Calendar <- merge(Calendar, Test, by = "Week", all.x = TRUE)
Calendar$HourSpent <- ((Calendar$Hours/Calendar$x) * 0.79)
head(Calendar)
# Week Hours HourSpent x
# 1 1 41.22831 4.5470251 7.163006
# 2 1 68.30103 7.5328452 7.163006
# 3 1 65.34278 7.2065835 7.163006
# 4 2 91.59863 1.2981349 55.743758
# 5 2 81.31131 1.1523431 55.743758
# 6 2 67.58900 0.9578707 55.743758
我想
What I am trying to do is to populate the 'HourSpent' column in the Calendar df by doing the following calculation: (('Hours' / 'HourSpent') * 0.79)

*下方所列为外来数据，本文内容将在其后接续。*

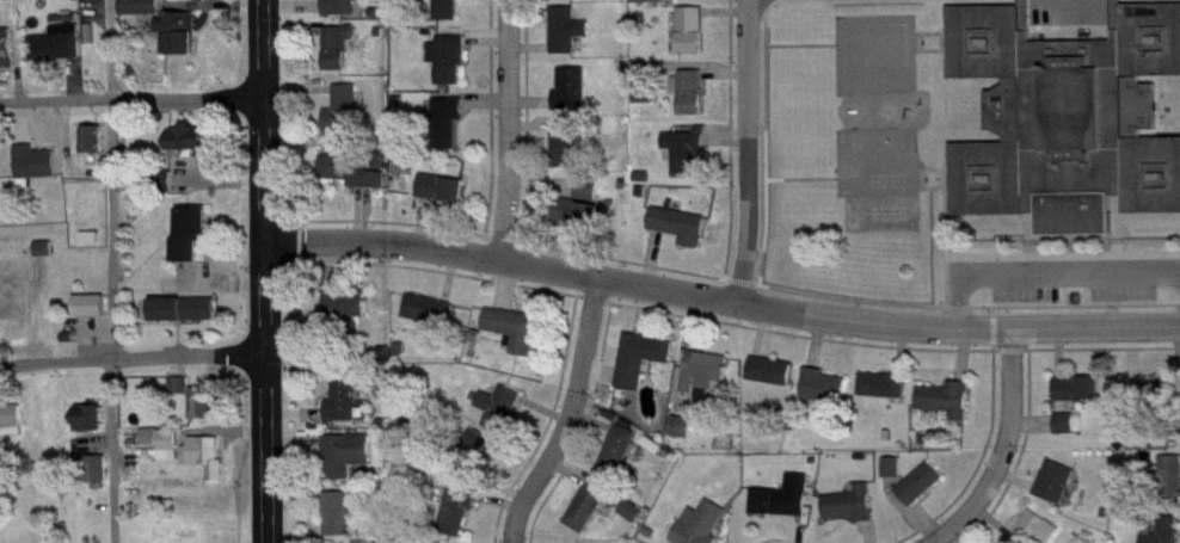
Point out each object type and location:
building: (692, 2)
building: (93, 4)
building: (568, 4)
building: (344, 13)
building: (142, 14)
building: (451, 15)
building: (571, 41)
building: (696, 41)
building: (182, 43)
building: (62, 55)
building: (342, 57)
building: (8, 58)
building: (453, 70)
road: (133, 100)
building: (576, 100)
building: (694, 103)
building: (649, 104)
building: (347, 121)
building: (1062, 122)
road: (512, 130)
building: (451, 131)
building: (99, 150)
building: (191, 150)
road: (749, 150)
building: (569, 155)
building: (690, 162)
building: (41, 175)
building: (360, 181)
building: (446, 199)
building: (583, 200)
building: (584, 225)
building: (684, 236)
building: (197, 244)
building: (48, 260)
road: (270, 271)
road: (1052, 276)
road: (724, 297)
building: (351, 314)
building: (95, 316)
building: (189, 320)
building: (432, 321)
building: (520, 340)
road: (135, 360)
building: (645, 369)
building: (709, 382)
building: (775, 382)
building: (886, 396)
building: (828, 398)
building: (1082, 400)
building: (347, 409)
building: (200, 410)
building: (950, 411)
road: (570, 417)
building: (504, 419)
building: (95, 429)
building: (13, 434)
building: (1070, 434)
building: (686, 438)
road: (998, 452)
building: (167, 453)
building: (622, 461)
building: (477, 463)
building: (349, 465)
building: (210, 467)
building: (896, 478)
building: (103, 480)
building: (1171, 487)
building: (1060, 493)
building: (923, 495)
building: (787, 509)
building: (854, 515)
building: (591, 517)
building: (461, 519)
building: (343, 522)
building: (636, 522)
building: (706, 529)
building: (1040, 534)
building: (1171, 535)

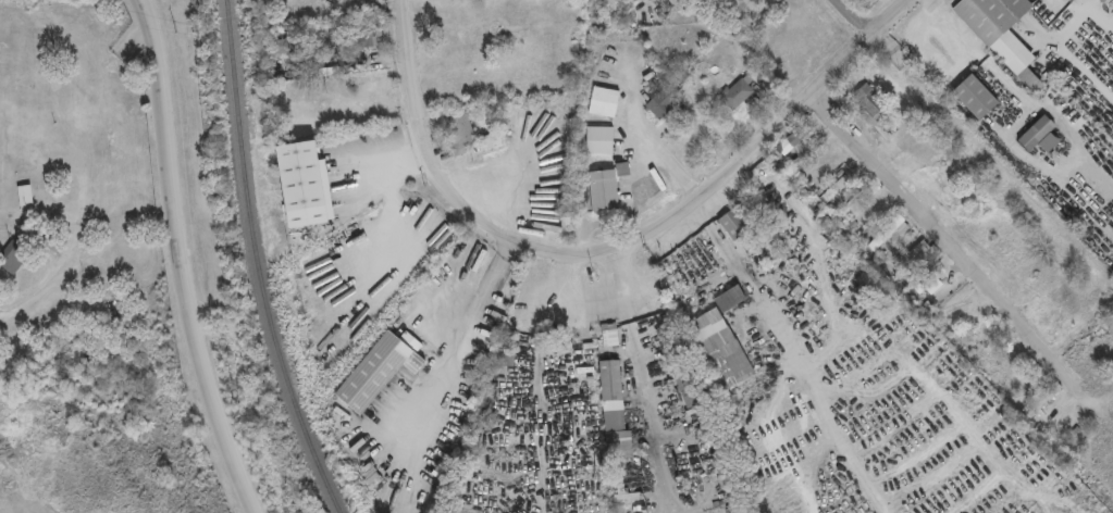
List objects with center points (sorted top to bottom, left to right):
building: (358, 0)
road: (937, 2)
road: (1074, 9)
road: (852, 17)
road: (1099, 25)
building: (1002, 34)
building: (363, 39)
road: (971, 51)
road: (1083, 59)
building: (737, 92)
building: (974, 96)
building: (603, 101)
building: (661, 104)
building: (872, 104)
road: (1073, 125)
building: (462, 130)
building: (1039, 135)
building: (599, 138)
road: (648, 138)
building: (491, 140)
building: (792, 140)
road: (756, 143)
road: (396, 155)
road: (1048, 166)
road: (433, 174)
building: (302, 184)
building: (836, 186)
building: (603, 189)
building: (25, 194)
building: (732, 223)
building: (888, 231)
road: (944, 244)
building: (920, 254)
building: (14, 255)
road: (179, 261)
railway: (256, 262)
road: (740, 274)
building: (609, 333)
building: (668, 337)
road: (462, 340)
building: (721, 341)
road: (637, 367)
building: (380, 368)
road: (941, 385)
building: (685, 387)
building: (1043, 398)
building: (614, 408)
road: (890, 411)
road: (779, 429)
road: (836, 430)
road: (662, 499)
road: (682, 499)
road: (1032, 510)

有错字吗?因为那需要解决 Hours - HourSpent^2 = 0.
编辑:
此外,使用 for loop 也没什么问题(尤其是如果您是初学者;但这在大型数据集上可能会很慢)。如果我们适当地充实其逻辑,那么这就是您的 for loop 的样子:
for(i in 1:nrow(Calendar)){
for(j in 1:nrow(Test)){
if(Calendar$Week[i] == Test$Group.1[j] & is.na(Calendar$HourSpent[i])){
Calendar$HourSpent[i] <- ((Calendar$Hours[i]/Test$x[j]) * 0.79)
}
}
}
(基本思路:如果Week值和Group.1值为equal/identical,且对应的HourSpent列还没有填写,然后计算HourSpent.)